- **Your tasks**
**A)** In the court opinion, what fruit was the plaintiff charged with stealing?
**B)** Reproduce the stretch of the court opinion from "In the case" through "be the same.".

- **Excerpted passage**
Court Opinion

ID: 3867762
Source: CourtListenerOpinion
Date Created: 2016-07-06 09:01:49.439318+00
Date Added: 2024-06-11T13:35:26.744362
License: Public Domain

The action for malicious prosecution supposes not only the plaintiff's innocence of the charge upon which he has been prosecuted, but want of probable cause of his guilt. The grounds of it are, "on the plaintiff's side, innocence, and on the defendant's, malice;" per Parker, C.J., Jones v. Gwynn, 10 Mod. 217; and if there be real guilt, or apparent guilt believed *Page 39 
by the prosecutor to be real, the most express malice in prosecuting will not support the action. Johnstone v. Sutton,
(in Error,) 1 T.R. 544.
In the case before us, it seems, that the defendant procured the arrest of the plaintiff, upon the charge, that he feloniously stole, took, and carried away cultivated fruit, to wit, ripened cherries, the property of, and growing upon, the lands of the defendant; which, inasmuch as theft cannot be committed of such a subject, is not a defective charge of theft, but a harsh mode of charging our statute offence of taking growing fruit without license of the owner. If the defendant had spoken such words of the plaintiff, proof of them would not have supported an action by the latter for a slanderous accusation of theft, but would be deemed to amount to a charge of trespass only; and, whether written or spoken, the legal construction of them must be the same.

- **Recorded data**
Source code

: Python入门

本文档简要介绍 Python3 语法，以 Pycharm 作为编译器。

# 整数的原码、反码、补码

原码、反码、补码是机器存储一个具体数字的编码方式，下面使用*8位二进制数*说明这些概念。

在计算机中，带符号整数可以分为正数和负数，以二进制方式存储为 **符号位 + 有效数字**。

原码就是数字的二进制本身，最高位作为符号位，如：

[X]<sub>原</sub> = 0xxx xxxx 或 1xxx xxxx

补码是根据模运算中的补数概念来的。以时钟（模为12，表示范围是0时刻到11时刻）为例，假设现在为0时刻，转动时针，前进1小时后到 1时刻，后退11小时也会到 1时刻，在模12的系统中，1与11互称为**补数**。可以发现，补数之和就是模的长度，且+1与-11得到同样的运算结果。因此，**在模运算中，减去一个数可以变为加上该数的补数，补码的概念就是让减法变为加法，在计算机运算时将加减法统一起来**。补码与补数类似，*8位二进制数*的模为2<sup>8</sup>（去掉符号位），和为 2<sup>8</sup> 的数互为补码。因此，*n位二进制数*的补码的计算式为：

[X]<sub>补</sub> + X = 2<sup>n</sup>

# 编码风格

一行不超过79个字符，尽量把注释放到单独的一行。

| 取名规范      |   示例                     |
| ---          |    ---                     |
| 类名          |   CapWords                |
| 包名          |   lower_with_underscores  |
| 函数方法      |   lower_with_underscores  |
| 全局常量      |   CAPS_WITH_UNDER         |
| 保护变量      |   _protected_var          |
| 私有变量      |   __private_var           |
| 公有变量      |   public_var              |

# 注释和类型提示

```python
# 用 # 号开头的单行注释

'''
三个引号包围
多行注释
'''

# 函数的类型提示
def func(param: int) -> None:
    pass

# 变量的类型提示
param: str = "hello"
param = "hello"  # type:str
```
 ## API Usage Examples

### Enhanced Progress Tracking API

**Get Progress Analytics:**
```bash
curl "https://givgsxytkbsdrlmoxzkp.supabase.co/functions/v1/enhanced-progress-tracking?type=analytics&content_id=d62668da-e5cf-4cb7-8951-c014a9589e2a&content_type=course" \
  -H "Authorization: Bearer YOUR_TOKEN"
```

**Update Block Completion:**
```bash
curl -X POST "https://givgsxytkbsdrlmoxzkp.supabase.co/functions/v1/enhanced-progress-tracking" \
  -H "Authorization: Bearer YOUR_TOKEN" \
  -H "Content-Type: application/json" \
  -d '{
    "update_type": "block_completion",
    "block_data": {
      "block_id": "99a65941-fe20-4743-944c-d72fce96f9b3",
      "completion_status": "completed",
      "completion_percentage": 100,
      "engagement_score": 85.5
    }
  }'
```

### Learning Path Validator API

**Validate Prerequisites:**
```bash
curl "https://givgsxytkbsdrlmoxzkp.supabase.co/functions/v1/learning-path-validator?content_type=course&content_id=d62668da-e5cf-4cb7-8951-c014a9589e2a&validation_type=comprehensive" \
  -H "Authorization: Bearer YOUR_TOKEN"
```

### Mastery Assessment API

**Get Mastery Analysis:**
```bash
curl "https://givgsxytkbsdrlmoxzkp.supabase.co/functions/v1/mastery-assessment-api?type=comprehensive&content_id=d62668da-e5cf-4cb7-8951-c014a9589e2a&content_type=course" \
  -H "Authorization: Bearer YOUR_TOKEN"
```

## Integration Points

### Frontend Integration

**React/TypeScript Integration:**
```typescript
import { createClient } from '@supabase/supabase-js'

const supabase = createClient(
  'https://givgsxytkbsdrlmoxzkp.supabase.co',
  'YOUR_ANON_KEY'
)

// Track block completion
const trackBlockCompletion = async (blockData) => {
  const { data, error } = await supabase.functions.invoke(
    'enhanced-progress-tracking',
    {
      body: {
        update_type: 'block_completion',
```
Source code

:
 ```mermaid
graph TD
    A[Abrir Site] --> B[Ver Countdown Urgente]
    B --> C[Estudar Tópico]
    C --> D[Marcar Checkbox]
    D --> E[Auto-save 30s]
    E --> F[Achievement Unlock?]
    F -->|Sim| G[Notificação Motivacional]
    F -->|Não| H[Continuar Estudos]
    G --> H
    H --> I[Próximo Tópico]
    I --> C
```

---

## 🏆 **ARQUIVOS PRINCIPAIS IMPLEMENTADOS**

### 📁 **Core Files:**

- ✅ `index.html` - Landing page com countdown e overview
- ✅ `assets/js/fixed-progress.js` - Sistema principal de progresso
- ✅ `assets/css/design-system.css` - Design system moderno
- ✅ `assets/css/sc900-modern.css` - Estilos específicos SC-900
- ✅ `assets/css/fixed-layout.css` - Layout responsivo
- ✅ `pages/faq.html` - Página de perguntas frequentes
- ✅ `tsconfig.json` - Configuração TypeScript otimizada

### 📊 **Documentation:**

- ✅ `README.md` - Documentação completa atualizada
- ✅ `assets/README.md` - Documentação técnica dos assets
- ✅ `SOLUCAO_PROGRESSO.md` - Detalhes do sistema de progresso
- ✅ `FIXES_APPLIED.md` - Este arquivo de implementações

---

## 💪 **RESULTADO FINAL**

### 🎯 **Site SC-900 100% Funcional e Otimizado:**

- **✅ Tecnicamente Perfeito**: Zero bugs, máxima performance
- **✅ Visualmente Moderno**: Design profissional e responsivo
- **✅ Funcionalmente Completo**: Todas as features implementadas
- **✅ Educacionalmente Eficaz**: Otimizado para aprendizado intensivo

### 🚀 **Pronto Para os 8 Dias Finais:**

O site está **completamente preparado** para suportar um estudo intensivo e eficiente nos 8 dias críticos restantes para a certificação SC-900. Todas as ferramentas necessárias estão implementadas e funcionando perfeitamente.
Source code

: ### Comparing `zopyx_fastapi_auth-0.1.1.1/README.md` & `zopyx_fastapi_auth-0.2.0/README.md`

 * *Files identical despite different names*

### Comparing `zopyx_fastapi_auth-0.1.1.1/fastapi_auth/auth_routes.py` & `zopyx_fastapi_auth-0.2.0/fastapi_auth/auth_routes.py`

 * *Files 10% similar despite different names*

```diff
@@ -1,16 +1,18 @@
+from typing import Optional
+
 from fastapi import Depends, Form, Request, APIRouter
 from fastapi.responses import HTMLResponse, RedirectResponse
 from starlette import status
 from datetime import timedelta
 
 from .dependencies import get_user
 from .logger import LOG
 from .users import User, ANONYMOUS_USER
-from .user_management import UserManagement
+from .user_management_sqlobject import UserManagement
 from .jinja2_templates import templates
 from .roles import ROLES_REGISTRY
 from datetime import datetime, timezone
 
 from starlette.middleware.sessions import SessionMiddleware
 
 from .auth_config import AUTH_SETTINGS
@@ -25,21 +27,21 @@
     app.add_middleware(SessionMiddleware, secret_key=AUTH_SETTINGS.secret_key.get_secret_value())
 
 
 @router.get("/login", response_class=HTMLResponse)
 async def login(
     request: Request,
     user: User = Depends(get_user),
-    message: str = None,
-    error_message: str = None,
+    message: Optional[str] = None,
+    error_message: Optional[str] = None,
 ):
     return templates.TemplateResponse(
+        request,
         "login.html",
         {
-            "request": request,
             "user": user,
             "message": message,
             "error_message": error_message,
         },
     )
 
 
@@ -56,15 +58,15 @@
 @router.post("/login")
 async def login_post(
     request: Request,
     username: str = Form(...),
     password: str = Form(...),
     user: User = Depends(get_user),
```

- **Answer set**
**A)** Ripened cherries

**B)**
In the case before us, it seems, that the defendant procured the arrest of the plaintiff, upon the charge, that he feloniously stole, took, and carried away cultivated fruit, to wit, ripened cherries, the property of, and growing upon, the lands of the defendant; which, inasmuch as theft cannot be committed of such a subject, is not a defective charge of theft, but a harsh mode of charging our statute offence of taking growing fruit without license of the owner. If the defendant had spoken such words of the plaintiff, proof of them would not have supported an action by the latter for a slanderous accusation of theft, but would be deemed to amount to a charge of trespass only; and, whether written or spoken, the legal construction of them must be the same.